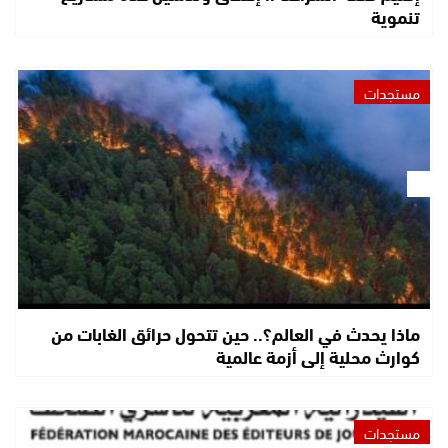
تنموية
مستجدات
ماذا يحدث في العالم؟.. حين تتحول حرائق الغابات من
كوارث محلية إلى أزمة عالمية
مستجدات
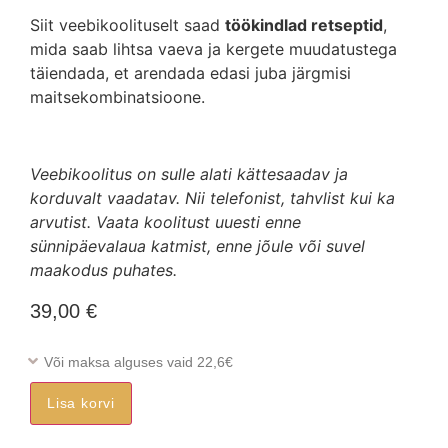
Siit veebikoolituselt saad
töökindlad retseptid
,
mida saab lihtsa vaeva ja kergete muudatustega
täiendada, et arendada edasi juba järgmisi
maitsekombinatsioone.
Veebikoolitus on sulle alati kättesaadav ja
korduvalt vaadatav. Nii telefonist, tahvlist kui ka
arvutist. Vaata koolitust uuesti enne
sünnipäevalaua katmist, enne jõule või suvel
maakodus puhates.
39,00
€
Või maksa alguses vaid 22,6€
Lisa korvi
* * *
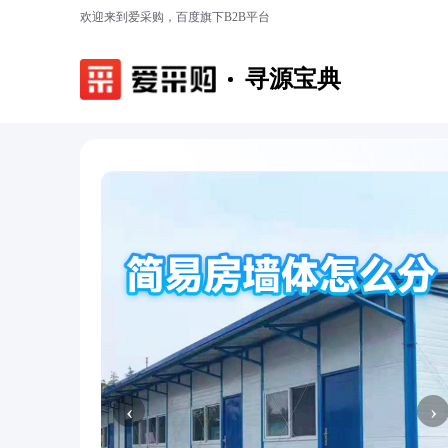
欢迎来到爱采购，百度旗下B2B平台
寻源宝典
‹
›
* * *
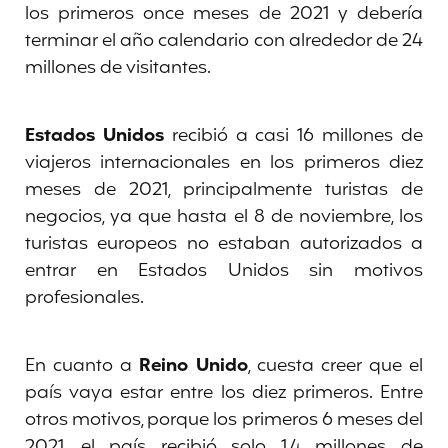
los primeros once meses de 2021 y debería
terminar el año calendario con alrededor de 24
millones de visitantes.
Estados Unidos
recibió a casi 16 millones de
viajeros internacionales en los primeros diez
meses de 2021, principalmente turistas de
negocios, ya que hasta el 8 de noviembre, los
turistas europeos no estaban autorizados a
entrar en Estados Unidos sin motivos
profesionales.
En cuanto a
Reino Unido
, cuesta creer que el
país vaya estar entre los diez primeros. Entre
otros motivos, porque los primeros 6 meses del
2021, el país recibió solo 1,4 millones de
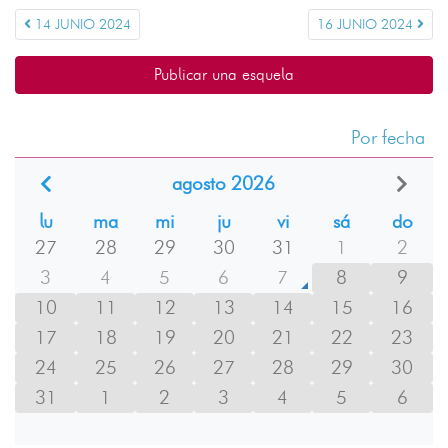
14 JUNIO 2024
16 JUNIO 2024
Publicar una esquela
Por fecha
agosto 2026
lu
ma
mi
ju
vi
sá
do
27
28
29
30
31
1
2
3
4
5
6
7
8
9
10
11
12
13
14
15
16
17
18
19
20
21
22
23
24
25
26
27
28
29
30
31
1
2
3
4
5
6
* * *
What to do: Go through the listing above and copy each line where the string "Unidos" appears.

Problem solution:
Estados Unidos
entrar en Estados Unidos sin motivos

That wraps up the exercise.